Reading text
Segment Open
Face Transplant Patient Making Sounds, Swallowing
(NEW YORK) -- A Polish man who received a life-saving face transplant just three weeks after a work accident is already making sounds and practicing swallowing, his doctors said.
The 33-year-old man, identified only as Grzegorz, underwent a 27-hour operation on May 15 to reconstruct his jaw, nose, cheeks and eye sockets, which were then swathed with skin from a deceased donor -- a procedure previously reserved for patients who are years out from their disfiguring injuries.
"Usually, the recipients have to wait between one and seven years," said Dr. Adam Maciejewski, who headed the team of surgeons at the Cancer Center and Institute of Oncology in Gliwice, explaining that Grzegorz's injury was particularly extreme. "For obvious reasons, we had to act much faster, as we were saving this man's life."
Although Grzegorz is able to make some sounds, he communicates through writing because the tracheotomy tube that helps him breathe does not allow him to speak.
Segment Closed
Assignment A
In the face transplant article, how long did the operation on Grzegorz last?
Assignment B
Take the face transplant article further from its last sentence.

Source information
Segment Open
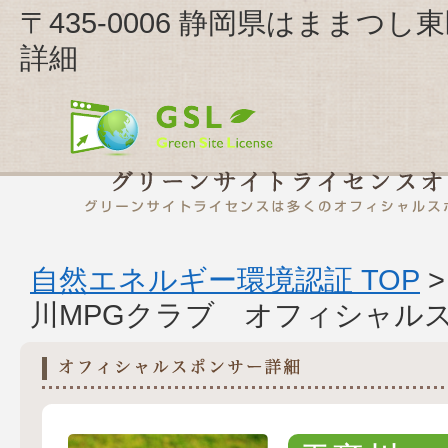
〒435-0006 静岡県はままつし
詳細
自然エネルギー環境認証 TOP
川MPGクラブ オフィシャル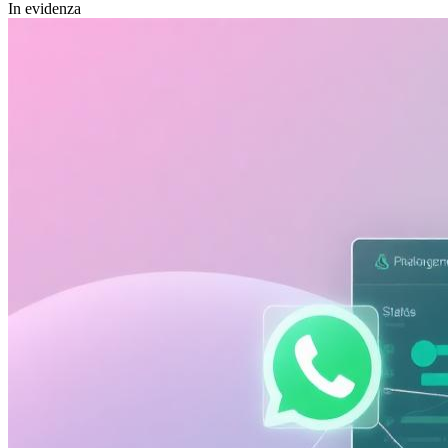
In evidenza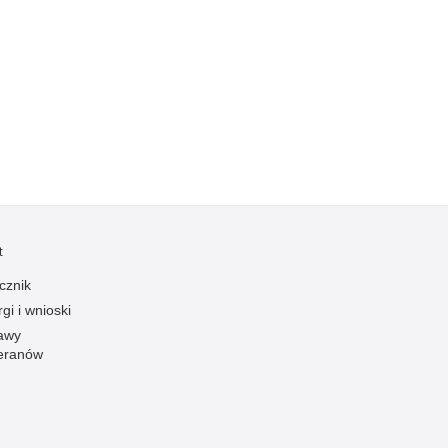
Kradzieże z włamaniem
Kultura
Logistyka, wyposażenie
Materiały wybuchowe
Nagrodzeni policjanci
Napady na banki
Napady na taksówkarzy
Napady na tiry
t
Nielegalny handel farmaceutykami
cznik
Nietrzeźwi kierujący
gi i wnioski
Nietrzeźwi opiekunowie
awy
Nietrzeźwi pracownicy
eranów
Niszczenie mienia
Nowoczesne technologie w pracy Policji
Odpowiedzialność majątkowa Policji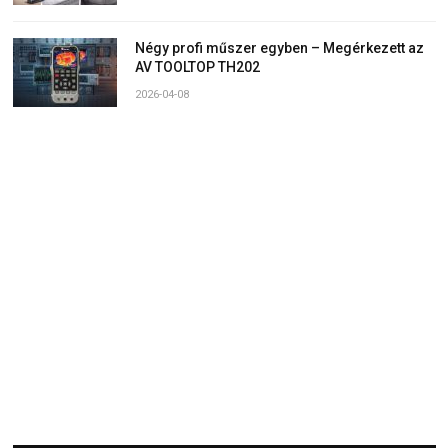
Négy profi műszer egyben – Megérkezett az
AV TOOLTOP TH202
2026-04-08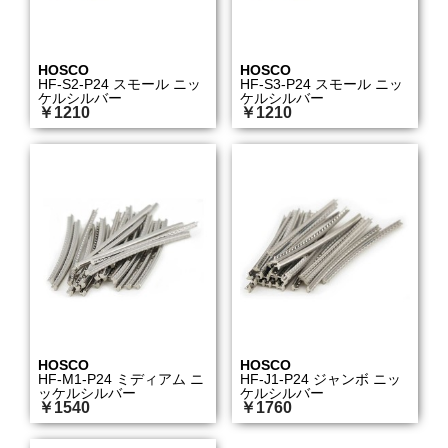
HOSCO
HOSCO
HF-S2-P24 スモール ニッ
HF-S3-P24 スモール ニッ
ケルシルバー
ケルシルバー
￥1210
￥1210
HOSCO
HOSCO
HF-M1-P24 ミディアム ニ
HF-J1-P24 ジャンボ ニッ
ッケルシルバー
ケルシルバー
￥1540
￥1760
Segment Closed
Segment Open
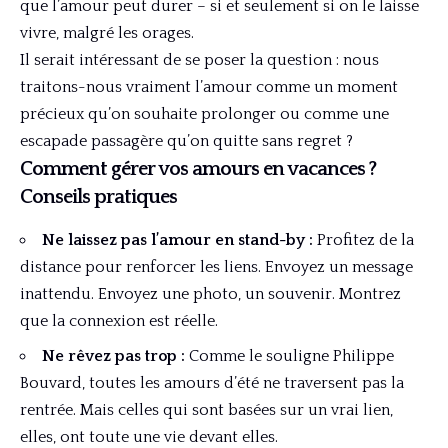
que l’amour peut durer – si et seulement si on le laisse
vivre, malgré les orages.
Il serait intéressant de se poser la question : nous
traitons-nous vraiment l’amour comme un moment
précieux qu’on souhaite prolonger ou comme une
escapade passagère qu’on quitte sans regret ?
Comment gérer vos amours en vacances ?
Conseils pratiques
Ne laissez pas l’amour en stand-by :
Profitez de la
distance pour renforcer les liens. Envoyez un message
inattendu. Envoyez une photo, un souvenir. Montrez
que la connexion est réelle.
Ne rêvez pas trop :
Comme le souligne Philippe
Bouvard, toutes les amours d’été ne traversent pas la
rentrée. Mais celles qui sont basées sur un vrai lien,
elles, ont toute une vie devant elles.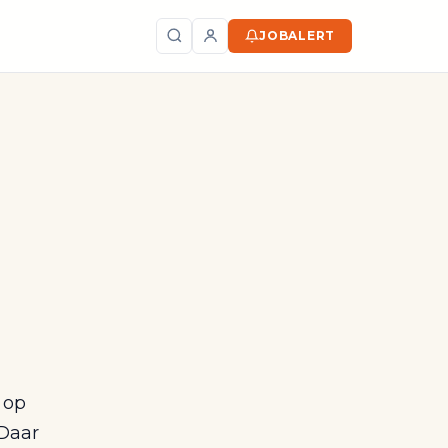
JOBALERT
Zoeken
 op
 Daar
Segment Closed
Segment Open
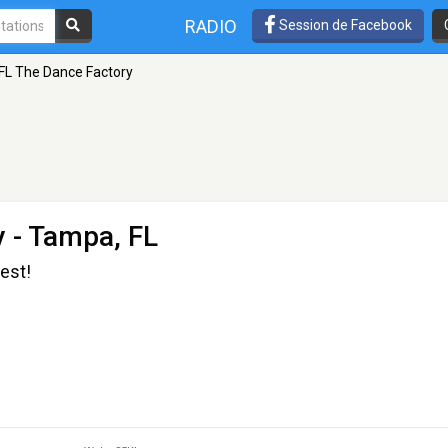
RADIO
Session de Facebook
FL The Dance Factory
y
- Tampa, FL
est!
Segment Closed
Task output A
27 hours.

Task output B
Earlier this month, Carmen Blandin Tarleton spoke publicly for the first time since her February face transplant. The operation came six years after her estranged husband attacked her with lye, blinding her and leaving her disfigured.
Charla Nash, a Connecticut woman who was mauled by a Chimpanzee in 2009, got her face transplant surgery in 2011.
Maciejewski said Grzegorz's surgery was the first transplant undertaken to save a patient's life. He is still at risk for infection but is expected to recover and live a normal life, doctors said.
Although post-operation photographs show stitches from above his right eye, under his left eye and around his face to his neck, Grzegorz was able to give photographers a thumbs up six days after surgery.